Which is fitting, because a dinkus isn’t there to impress you either.
Its job is to signal pause. To let the reader breathe. To say, quietly: something has shifted.
What makes the dinkus interesting isn’t just its function, but its refusal to standardize. Unlike chapter headings or paragraph breaks, dinkuses have never been rigidly defined. They’ve always been flexible, decorative, personal. Printers chose them based on available type. Designers chose them based on mood. Authors often never noticed them at all — except when they were missing.
In that way, the dinkus occupies a liminal space. It’s neither text nor silence. Neither sentence nor ornament. It’s a threshold marker — a visual cue that meaning is about to turn a corner.

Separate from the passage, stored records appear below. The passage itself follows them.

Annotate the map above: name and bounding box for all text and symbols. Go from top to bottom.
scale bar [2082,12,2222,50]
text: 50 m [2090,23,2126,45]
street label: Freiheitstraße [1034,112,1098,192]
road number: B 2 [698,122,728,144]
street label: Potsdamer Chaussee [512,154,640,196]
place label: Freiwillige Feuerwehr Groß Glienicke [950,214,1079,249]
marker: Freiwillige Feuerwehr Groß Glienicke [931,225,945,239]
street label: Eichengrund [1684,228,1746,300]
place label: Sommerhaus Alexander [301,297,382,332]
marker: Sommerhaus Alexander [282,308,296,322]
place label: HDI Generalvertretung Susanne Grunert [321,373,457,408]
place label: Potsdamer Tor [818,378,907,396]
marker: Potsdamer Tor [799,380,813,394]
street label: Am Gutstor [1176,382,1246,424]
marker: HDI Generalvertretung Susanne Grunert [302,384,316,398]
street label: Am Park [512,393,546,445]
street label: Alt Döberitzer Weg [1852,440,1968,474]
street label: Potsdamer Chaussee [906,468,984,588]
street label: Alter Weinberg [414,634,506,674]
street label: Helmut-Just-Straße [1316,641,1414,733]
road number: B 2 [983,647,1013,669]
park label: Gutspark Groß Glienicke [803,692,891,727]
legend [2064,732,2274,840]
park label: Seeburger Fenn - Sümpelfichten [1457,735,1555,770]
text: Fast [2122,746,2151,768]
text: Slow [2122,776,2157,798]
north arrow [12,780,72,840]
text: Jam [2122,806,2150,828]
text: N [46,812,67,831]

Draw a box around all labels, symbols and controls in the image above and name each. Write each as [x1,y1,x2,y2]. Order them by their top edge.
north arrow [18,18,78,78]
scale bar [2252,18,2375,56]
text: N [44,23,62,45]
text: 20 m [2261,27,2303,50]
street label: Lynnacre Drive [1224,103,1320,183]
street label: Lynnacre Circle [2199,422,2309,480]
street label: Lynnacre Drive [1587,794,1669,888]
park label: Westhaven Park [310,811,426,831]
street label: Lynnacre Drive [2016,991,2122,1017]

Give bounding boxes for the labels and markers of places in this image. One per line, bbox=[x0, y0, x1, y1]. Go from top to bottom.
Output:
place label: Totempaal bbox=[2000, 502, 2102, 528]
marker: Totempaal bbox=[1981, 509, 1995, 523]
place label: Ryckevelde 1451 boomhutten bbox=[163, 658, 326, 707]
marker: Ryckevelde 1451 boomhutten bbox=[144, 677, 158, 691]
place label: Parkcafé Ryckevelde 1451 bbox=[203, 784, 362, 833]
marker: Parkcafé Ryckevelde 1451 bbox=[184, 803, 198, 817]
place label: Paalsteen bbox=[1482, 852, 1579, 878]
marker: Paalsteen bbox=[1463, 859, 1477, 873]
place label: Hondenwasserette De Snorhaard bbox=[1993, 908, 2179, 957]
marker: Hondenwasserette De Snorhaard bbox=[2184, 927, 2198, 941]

There’s also something quietly rebellious about the word itself. Dinkus never quite made it into polite linguistic society. You won’t find it in most general dictionaries, and when you do find it, it’s often labeled as informal, slang, or niche. It survives not because it was sanctioned, but because it was useful — passed hand to hand, shop to shop, editor to editor.
Which is how a lot of language actually survives.
In an era where publishing has become increasingly templated and automated, the dinkus remains stubbornly human. It invites choice. It allows personality. It reminds us that books are not just vessels for words, but designed experiences — shaped as much by what we see as by what we read.
So the next time you notice a small symbol resting between scenes, doing nothing flashy at all, remember: that little mark has a name. And like so many good words, it was born not in a lecture hall or a committee meeting, but at a workbench, among people who needed language to do a job — and made it up when existing words wouldn’t cooperate.
Temple Takeaway: Some of the most enduring words aren’t official. They’re practical, affectionate, and quietly indispensable — just like the things they name.